**TASK REQUIREMENTS**
Your job is to copy every record exactly.

──────

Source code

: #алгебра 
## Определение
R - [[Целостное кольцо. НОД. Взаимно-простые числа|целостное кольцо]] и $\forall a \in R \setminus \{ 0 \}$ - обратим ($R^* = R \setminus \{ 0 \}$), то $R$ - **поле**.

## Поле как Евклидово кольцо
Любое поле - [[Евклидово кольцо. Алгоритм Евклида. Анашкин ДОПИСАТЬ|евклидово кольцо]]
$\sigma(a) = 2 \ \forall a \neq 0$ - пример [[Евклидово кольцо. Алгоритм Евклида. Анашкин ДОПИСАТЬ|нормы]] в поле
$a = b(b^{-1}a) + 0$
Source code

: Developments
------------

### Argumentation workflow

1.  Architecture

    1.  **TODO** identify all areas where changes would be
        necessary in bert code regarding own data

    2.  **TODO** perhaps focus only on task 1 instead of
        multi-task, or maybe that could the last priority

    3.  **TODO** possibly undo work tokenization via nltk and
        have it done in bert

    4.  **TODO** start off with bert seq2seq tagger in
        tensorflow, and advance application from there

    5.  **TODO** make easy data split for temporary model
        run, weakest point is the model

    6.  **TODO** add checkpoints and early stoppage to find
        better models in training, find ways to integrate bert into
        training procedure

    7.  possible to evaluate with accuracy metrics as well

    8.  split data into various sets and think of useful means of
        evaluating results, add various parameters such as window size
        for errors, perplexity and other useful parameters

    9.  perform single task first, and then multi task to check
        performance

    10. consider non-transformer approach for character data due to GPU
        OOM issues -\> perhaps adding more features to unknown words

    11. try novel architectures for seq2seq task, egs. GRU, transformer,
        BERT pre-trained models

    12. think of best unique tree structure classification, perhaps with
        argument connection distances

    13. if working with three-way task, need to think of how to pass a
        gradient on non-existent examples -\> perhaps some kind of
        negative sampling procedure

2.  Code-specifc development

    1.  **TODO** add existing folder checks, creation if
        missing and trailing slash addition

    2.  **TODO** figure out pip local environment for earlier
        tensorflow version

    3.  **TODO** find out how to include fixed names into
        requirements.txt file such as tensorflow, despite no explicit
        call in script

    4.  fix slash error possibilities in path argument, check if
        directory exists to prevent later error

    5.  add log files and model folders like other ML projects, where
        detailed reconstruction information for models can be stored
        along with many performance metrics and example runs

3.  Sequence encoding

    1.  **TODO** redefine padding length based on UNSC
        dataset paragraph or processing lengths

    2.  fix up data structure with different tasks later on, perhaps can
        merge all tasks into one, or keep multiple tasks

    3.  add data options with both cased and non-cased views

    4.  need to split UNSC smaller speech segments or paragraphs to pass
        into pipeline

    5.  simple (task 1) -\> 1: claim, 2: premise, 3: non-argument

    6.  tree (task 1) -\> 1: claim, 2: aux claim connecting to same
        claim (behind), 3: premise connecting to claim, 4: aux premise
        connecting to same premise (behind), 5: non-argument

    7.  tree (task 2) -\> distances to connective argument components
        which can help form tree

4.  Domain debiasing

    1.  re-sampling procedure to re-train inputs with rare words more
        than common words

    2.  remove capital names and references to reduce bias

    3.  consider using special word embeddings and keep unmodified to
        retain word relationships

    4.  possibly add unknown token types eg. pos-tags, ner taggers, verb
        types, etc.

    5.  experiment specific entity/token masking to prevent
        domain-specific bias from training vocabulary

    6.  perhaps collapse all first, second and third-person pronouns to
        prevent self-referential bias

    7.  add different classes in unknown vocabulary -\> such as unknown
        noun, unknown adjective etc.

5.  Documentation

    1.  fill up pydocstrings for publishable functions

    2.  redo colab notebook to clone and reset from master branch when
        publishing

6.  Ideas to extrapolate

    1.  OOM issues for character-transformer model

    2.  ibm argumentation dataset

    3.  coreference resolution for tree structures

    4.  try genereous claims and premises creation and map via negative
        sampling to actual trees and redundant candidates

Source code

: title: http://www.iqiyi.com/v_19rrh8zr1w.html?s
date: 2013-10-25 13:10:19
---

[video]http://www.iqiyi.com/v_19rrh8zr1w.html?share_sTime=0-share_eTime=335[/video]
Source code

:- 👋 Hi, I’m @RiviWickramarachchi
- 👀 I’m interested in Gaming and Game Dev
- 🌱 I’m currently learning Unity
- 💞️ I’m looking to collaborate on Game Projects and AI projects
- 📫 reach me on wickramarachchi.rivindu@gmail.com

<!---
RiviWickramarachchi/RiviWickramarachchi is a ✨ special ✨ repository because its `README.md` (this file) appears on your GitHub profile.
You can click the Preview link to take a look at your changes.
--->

──────

**RESULT FOR THIS EXERCISE**
Source code

: #алгебра 
## Определение
R - [[Целостное кольцо. НОД. Взаимно-простые числа|целостное кольцо]] и $\forall a \in R \setminus \{ 0 \}$ - обратим ($R^* = R \setminus \{ 0 \}$), то $R$ - **поле**.

## Поле как Евклидово кольцо
Любое поле - [[Евклидово кольцо. Алгоритм Евклида. Анашкин ДОПИСАТЬ|евклидово кольцо]]
$\sigma(a) = 2 \ \forall a \neq 0$ - пример [[Евклидово кольцо. Алгоритм Евклида. Анашкин ДОПИСАТЬ|нормы]] в поле
$a = b(b^{-1}a) + 0$
Source code

: Developments
------------

### Argumentation workflow

1.  Architecture

    1.  **TODO** identify all areas where changes would be
        necessary in bert code regarding own data

    2.  **TODO** perhaps focus only on task 1 instead of
        multi-task, or maybe that could the last priority

    3.  **TODO** possibly undo work tokenization via nltk and
        have it done in bert

    4.  **TODO** start off with bert seq2seq tagger in
        tensorflow, and advance application from there

    5.  **TODO** make easy data split for temporary model
        run, weakest point is the model

    6.  **TODO** add checkpoints and early stoppage to find
        better models in training, find ways to integrate bert into
        training procedure

    7.  possible to evaluate with accuracy metrics as well

    8.  split data into various sets and think of useful means of
        evaluating results, add various parameters such as window size
        for errors, perplexity and other useful parameters

    9.  perform single task first, and then multi task to check
        performance

    10. consider non-transformer approach for character data due to GPU
        OOM issues -\> perhaps adding more features to unknown words

    11. try novel architectures for seq2seq task, egs. GRU, transformer,
        BERT pre-trained models

    12. think of best unique tree structure classification, perhaps with
        argument connection distances

    13. if working with three-way task, need to think of how to pass a
        gradient on non-existent examples -\> perhaps some kind of
        negative sampling procedure

2.  Code-specifc development

    1.  **TODO** add existing folder checks, creation if
        missing and trailing slash addition

    2.  **TODO** figure out pip local environment for earlier
        tensorflow version

    3.  **TODO** find out how to include fixed names into
        requirements.txt file such as tensorflow, despite no explicit
        call in script

    4.  fix slash error possibilities in path argument, check if
        directory exists to prevent later error

    5.  add log files and model folders like other ML projects, where
        detailed reconstruction information for models can be stored
        along with many performance metrics and example runs

3.  Sequence encoding

    1.  **TODO** redefine padding length based on UNSC
        dataset paragraph or processing lengths

    2.  fix up data structure with different tasks later on, perhaps can
        merge all tasks into one, or keep multiple tasks

    3.  add data options with both cased and non-cased views

    4.  need to split UNSC smaller speech segments or paragraphs to pass
        into pipeline

    5.  simple (task 1) -\> 1: claim, 2: premise, 3: non-argument

    6.  tree (task 1) -\> 1: claim, 2: aux claim connecting to same
        claim (behind), 3: premise connecting to claim, 4: aux premise
        connecting to same premise (behind), 5: non-argument

    7.  tree (task 2) -\> distances to connective argument components
        which can help form tree

4.  Domain debiasing

    1.  re-sampling procedure to re-train inputs with rare words more
        than common words

    2.  remove capital names and references to reduce bias

    3.  consider using special word embeddings and keep unmodified to
        retain word relationships

    4.  possibly add unknown token types eg. pos-tags, ner taggers, verb
        types, etc.

    5.  experiment specific entity/token masking to prevent
        domain-specific bias from training vocabulary

    6.  perhaps collapse all first, second and third-person pronouns to
        prevent self-referential bias

    7.  add different classes in unknown vocabulary -\> such as unknown
        noun, unknown adjective etc.

5.  Documentation

    1.  fill up pydocstrings for publishable functions

    2.  redo colab notebook to clone and reset from master branch when
        publishing

6.  Ideas to extrapolate

    1.  OOM issues for character-transformer model

    2.  ibm argumentation dataset

    3.  coreference resolution for tree structures

    4.  try genereous claims and premises creation and map via negative
        sampling to actual trees and redundant candidates

Source code

: title: http://www.iqiyi.com/v_19rrh8zr1w.html?s
date: 2013-10-25 13:10:19
---

[video]http://www.iqiyi.com/v_19rrh8zr1w.html?share_sTime=0-share_eTime=335[/video]
Source code

:- 👋 Hi, I’m @RiviWickramarachchi
- 👀 I’m interested in Gaming and Game Dev
- 🌱 I’m currently learning Unity
- 💞️ I’m looking to collaborate on Game Projects and AI projects
- 📫 reach me on wickramarachchi.rivindu@gmail.com

<!---
RiviWickramarachchi/RiviWickramarachchi is a ✨ special ✨ repository because its `README.md` (this file) appears on your GitHub profile.
You can click the Preview link to take a look at your changes.
--->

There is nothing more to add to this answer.